(Page-level text extractions)
§ §
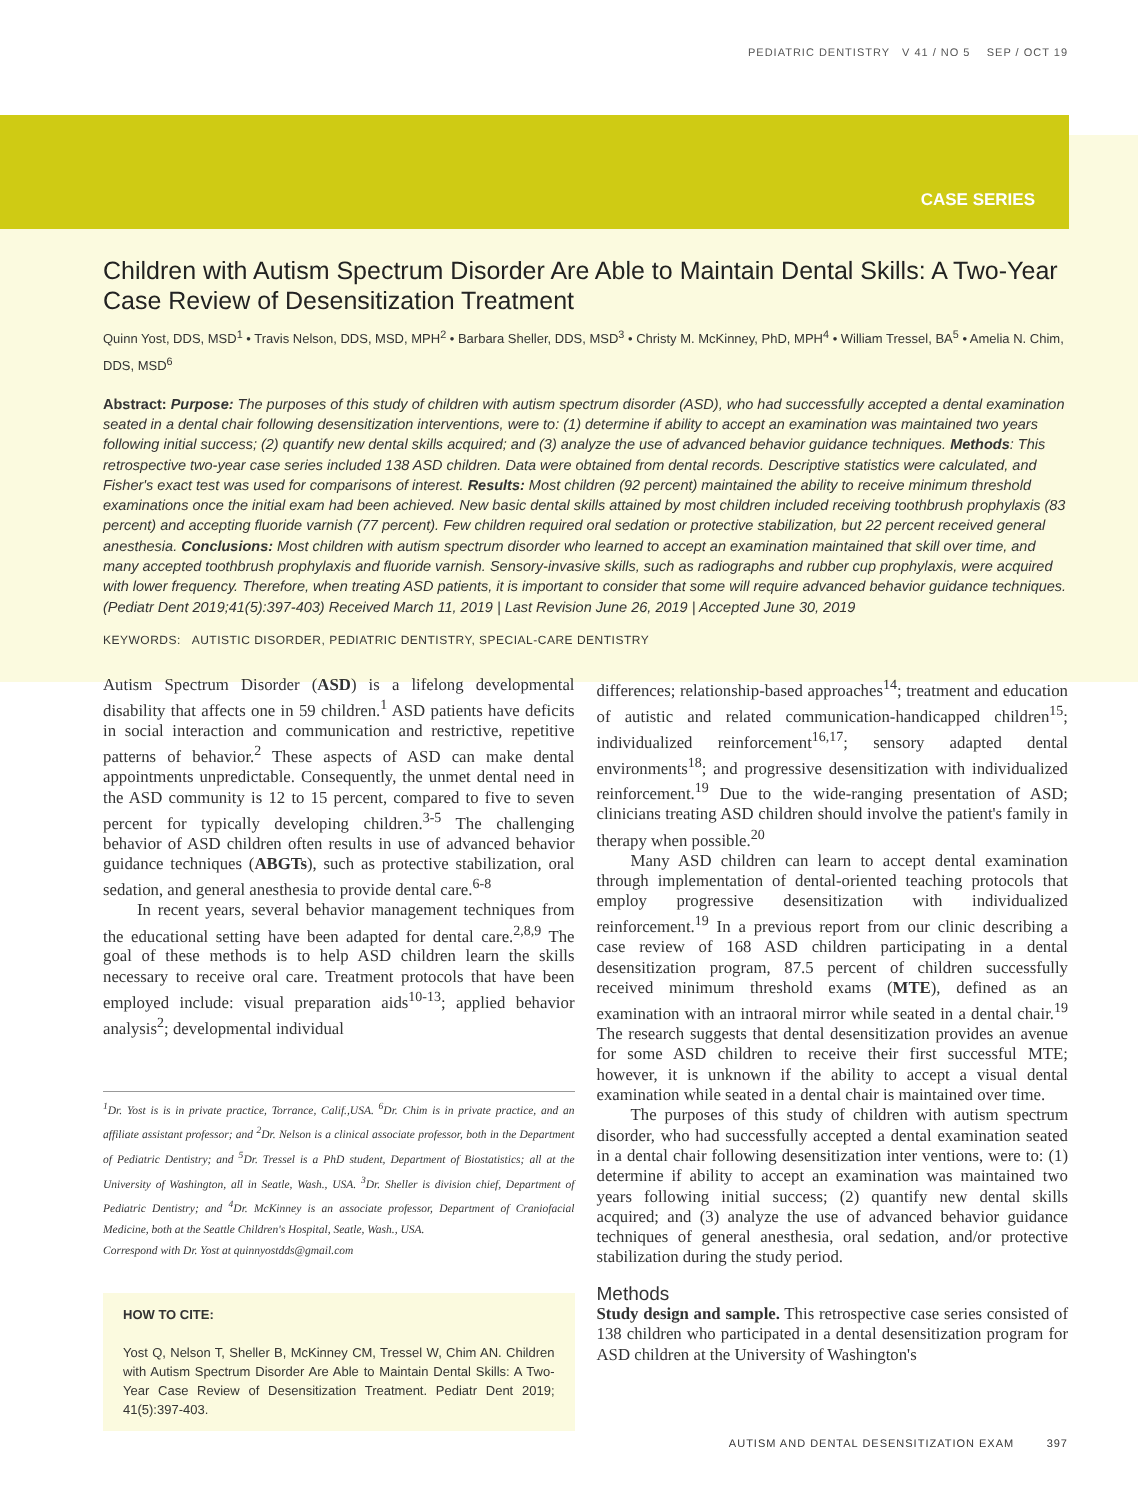PEDIATRIC DENTISTRY V 41 / NO 5 SEP / OCT 19
CASE SERIES
Children with Autism Spectrum Disorder Are Able to Maintain Dental Skills: A Two-Year Case Review of Desensitization Treatment
Quinn Yost, DDS, MSD<sup>1</sup> • Travis Nelson, DDS, MSD, MPH<sup>2</sup> • Barbara Sheller, DDS, MSD<sup>3</sup> • Christy M. McKinney, PhD, MPH<sup>4</sup> • William Tressel, BA<sup>5</sup> • Amelia N. Chim, DDS, MSD<sup>6</sup>
Abstract: Purpose: The purposes of this study of children with autism spectrum disorder (ASD), who had successfully accepted a dental examination seated in a dental chair following desensitization interventions, were to: (1) determine if ability to accept an examination was maintained two years following initial success; (2) quantify new dental skills acquired; and (3) analyze the use of advanced behavior guidance techniques. Methods: This retrospective two-year case series included 138 ASD children. Data were obtained from dental records. Descriptive statistics were calculated, and Fisher's exact test was used for comparisons of interest. Results: Most children (92 percent) maintained the ability to receive minimum threshold examinations once the initial exam had been achieved. New basic dental skills attained by most children included receiving toothbrush prophylaxis (83 percent) and accepting fluoride varnish (77 percent). Few children required oral sedation or protective stabilization, but 22 percent received general anesthesia. Conclusions: Most children with autism spectrum disorder who learned to accept an examination maintained that skill over time, and many accepted toothbrush prophylaxis and fluoride varnish. Sensory-invasive skills, such as radiographs and rubber cup prophylaxis, were acquired with lower frequency. Therefore, when treating ASD patients, it is important to consider that some will require advanced behavior guidance techniques. (Pediatr Dent 2019;41(5):397-403) Received March 11, 2019 | Last Revision June 26, 2019 | Accepted June 30, 2019
KEYWORDS: AUTISTIC DISORDER, PEDIATRIC DENTISTRY, SPECIAL-CARE DENTISTRY
Autism Spectrum Disorder (ASD) is a lifelong developmental disability that affects one in 59 children.<sup>1</sup> ASD patients have deficits in social interaction and communication and restrictive, repetitive patterns of behavior.<sup>2</sup> These aspects of ASD can make dental appointments unpredictable. Consequently, the unmet dental need in the ASD community is 12 to 15 percent, compared to five to seven percent for typically developing children.<sup>3-5</sup> The challenging behavior of ASD children often results in use of advanced behavior guidance techniques (ABGTs), such as protective stabilization, oral sedation, and general anesthesia to provide dental care.<sup>6-8</sup>
In recent years, several behavior management techniques from the educational setting have been adapted for dental care.<sup>2,8,9</sup> The goal of these methods is to help ASD children learn the skills necessary to receive oral care. Treatment protocols that have been employed include: visual preparation aids<sup>10-13</sup>; applied behavior analysis<sup>2</sup>; developmental individual
<sup>1</sup> Dr. Yost is is in private practice, Torrance, Calif.,USA. <sup>6</sup>Dr. Chim is in private practice, and an affiliate assistant professor; and <sup>2</sup>Dr. Nelson is a clinical associate professor, both in the Department of Pediatric Dentistry; and <sup>5</sup>Dr. Tressel is a PhD student, Department of Biostatistics; all at the University of Washington, all in Seatle, Wash., USA. <sup>3</sup>Dr. Sheller is division chief, Department of Pediatric Dentistry; and <sup>4</sup>Dr. McKinney is an associate professor, Department of Craniofacial Medicine, both at the Seattle Children's Hospital, Seatle, Wash., USA.
Correspond with Dr. Yost at quinnyostdds@gmail.com
HOW TO CITE:
Yost Q, Nelson T, Sheller B, McKinney CM, Tressel W, Chim AN. Children with Autism Spectrum Disorder Are Able to Maintain Dental Skills: A Two-Year Case Review of Desensitization Treatment. Pediatr Dent 2019; 41(5):397-403.
differences; relationship-based approaches<sup>14</sup>; treatment and education of autistic and related communication-handicapped children<sup>15</sup>; individualized reinforcement<sup>16,17</sup>; sensory adapted dental environments<sup>18</sup>; and progressive desensitization with individualized reinforcement.<sup>19</sup> Due to the wide-ranging presentation of ASD; clinicians treating ASD children should involve the patient's family in therapy when possible.<sup>20</sup>
Many ASD children can learn to accept dental examination through implementation of dental-oriented teaching protocols that employ progressive desensitization with individualized reinforcement.<sup>19</sup> In a previous report from our clinic describing a case review of 168 ASD children participating in a dental desensitization program, 87.5 percent of children successfully received minimum threshold exams (MTE), defined as an examination with an intraoral mirror while seated in a dental chair.<sup>19</sup> The research suggests that dental desensitization provides an avenue for some ASD children to receive their first successful MTE; however, it is unknown if the ability to accept a visual dental examination while seated in a dental chair is maintained over time.
The purposes of this study of children with autism spectrum disorder, who had successfully accepted a dental examination seated in a dental chair following desensitization inter ventions, were to: (1) determine if ability to accept an examination was maintained two years following initial success; (2) quantify new dental skills acquired; and (3) analyze the use of advanced behavior guidance techniques of general anesthesia, oral sedation, and/or protective stabilization during the study period.
Methods
Study design and sample. This retrospective case series consisted of 138 children who participated in a dental desensitization program for ASD children at the University of Washington's
AUTISM AND DENTAL DESENSITIZATION EXAM 397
§ §
Goal of the exercise
Copy the data in full. No pictures belong in the copy.

Task result
PEDIATRIC DENTISTRY V 41 / NO 5 SEP / OCT 19
CASE SERIES
Children with Autism Spectrum Disorder Are Able to Maintain Dental Skills: A Two-Year Case Review of Desensitization Treatment
Quinn Yost, DDS, MSD<sup>1</sup> • Travis Nelson, DDS, MSD, MPH<sup>2</sup> • Barbara Sheller, DDS, MSD<sup>3</sup> • Christy M. McKinney, PhD, MPH<sup>4</sup> • William Tressel, BA<sup>5</sup> • Amelia N. Chim, DDS, MSD<sup>6</sup>
Abstract: Purpose: The purposes of this study of children with autism spectrum disorder (ASD), who had successfully accepted a dental examination seated in a dental chair following desensitization interventions, were to: (1) determine if ability to accept an examination was maintained two years following initial success; (2) quantify new dental skills acquired; and (3) analyze the use of advanced behavior guidance techniques. Methods: This retrospective two-year case series included 138 ASD children. Data were obtained from dental records. Descriptive statistics were calculated, and Fisher's exact test was used for comparisons of interest. Results: Most children (92 percent) maintained the ability to receive minimum threshold examinations once the initial exam had been achieved. New basic dental skills attained by most children included receiving toothbrush prophylaxis (83 percent) and accepting fluoride varnish (77 percent). Few children required oral sedation or protective stabilization, but 22 percent received general anesthesia. Conclusions: Most children with autism spectrum disorder who learned to accept an examination maintained that skill over time, and many accepted toothbrush prophylaxis and fluoride varnish. Sensory-invasive skills, such as radiographs and rubber cup prophylaxis, were acquired with lower frequency. Therefore, when treating ASD patients, it is important to consider that some will require advanced behavior guidance techniques. (Pediatr Dent 2019;41(5):397-403) Received March 11, 2019 | Last Revision June 26, 2019 | Accepted June 30, 2019
KEYWORDS: AUTISTIC DISORDER, PEDIATRIC DENTISTRY, SPECIAL-CARE DENTISTRY
Autism Spectrum Disorder (ASD) is a lifelong developmental disability that affects one in 59 children.<sup>1</sup> ASD patients have deficits in social interaction and communication and restrictive, repetitive patterns of behavior.<sup>2</sup> These aspects of ASD can make dental appointments unpredictable. Consequently, the unmet dental need in the ASD community is 12 to 15 percent, compared to five to seven percent for typically developing children.<sup>3-5</sup> The challenging behavior of ASD children often results in use of advanced behavior guidance techniques (ABGTs), such as protective stabilization, oral sedation, and general anesthesia to provide dental care.<sup>6-8</sup>
In recent years, several behavior management techniques from the educational setting have been adapted for dental care.<sup>2,8,9</sup> The goal of these methods is to help ASD children learn the skills necessary to receive oral care. Treatment protocols that have been employed include: visual preparation aids<sup>10-13</sup>; applied behavior analysis<sup>2</sup>; developmental individual
<sup>1</sup> Dr. Yost is is in private practice, Torrance, Calif.,USA. <sup>6</sup>Dr. Chim is in private practice, and an affiliate assistant professor; and <sup>2</sup>Dr. Nelson is a clinical associate professor, both in the Department of Pediatric Dentistry; and <sup>5</sup>Dr. Tressel is a PhD student, Department of Biostatistics; all at the University of Washington, all in Seatle, Wash., USA. <sup>3</sup>Dr. Sheller is division chief, Department of Pediatric Dentistry; and <sup>4</sup>Dr. McKinney is an associate professor, Department of Craniofacial Medicine, both at the Seattle Children's Hospital, Seatle, Wash., USA.
Correspond with Dr. Yost at quinnyostdds@gmail.com
HOW TO CITE:
Yost Q, Nelson T, Sheller B, McKinney CM, Tressel W, Chim AN. Children with Autism Spectrum Disorder Are Able to Maintain Dental Skills: A Two-Year Case Review of Desensitization Treatment. Pediatr Dent 2019; 41(5):397-403.
differences; relationship-based approaches<sup>14</sup>; treatment and education of autistic and related communication-handicapped children<sup>15</sup>; individualized reinforcement<sup>16,17</sup>; sensory adapted dental environments<sup>18</sup>; and progressive desensitization with individualized reinforcement.<sup>19</sup> Due to the wide-ranging presentation of ASD; clinicians treating ASD children should involve the patient's family in therapy when possible.<sup>20</sup>
Many ASD children can learn to accept dental examination through implementation of dental-oriented teaching protocols that employ progressive desensitization with individualized reinforcement.<sup>19</sup> In a previous report from our clinic describing a case review of 168 ASD children participating in a dental desensitization program, 87.5 percent of children successfully received minimum threshold exams (MTE), defined as an examination with an intraoral mirror while seated in a dental chair.<sup>19</sup> The research suggests that dental desensitization provides an avenue for some ASD children to receive their first successful MTE; however, it is unknown if the ability to accept a visual dental examination while seated in a dental chair is maintained over time.
The purposes of this study of children with autism spectrum disorder, who had successfully accepted a dental examination seated in a dental chair following desensitization inter ventions, were to: (1) determine if ability to accept an examination was maintained two years following initial success; (2) quantify new dental skills acquired; and (3) analyze the use of advanced behavior guidance techniques of general anesthesia, oral sedation, and/or protective stabilization during the study period.
Methods
Study design and sample. This retrospective case series consisted of 138 children who participated in a dental desensitization program for ASD children at the University of Washington's
AUTISM AND DENTAL DESENSITIZATION EXAM 397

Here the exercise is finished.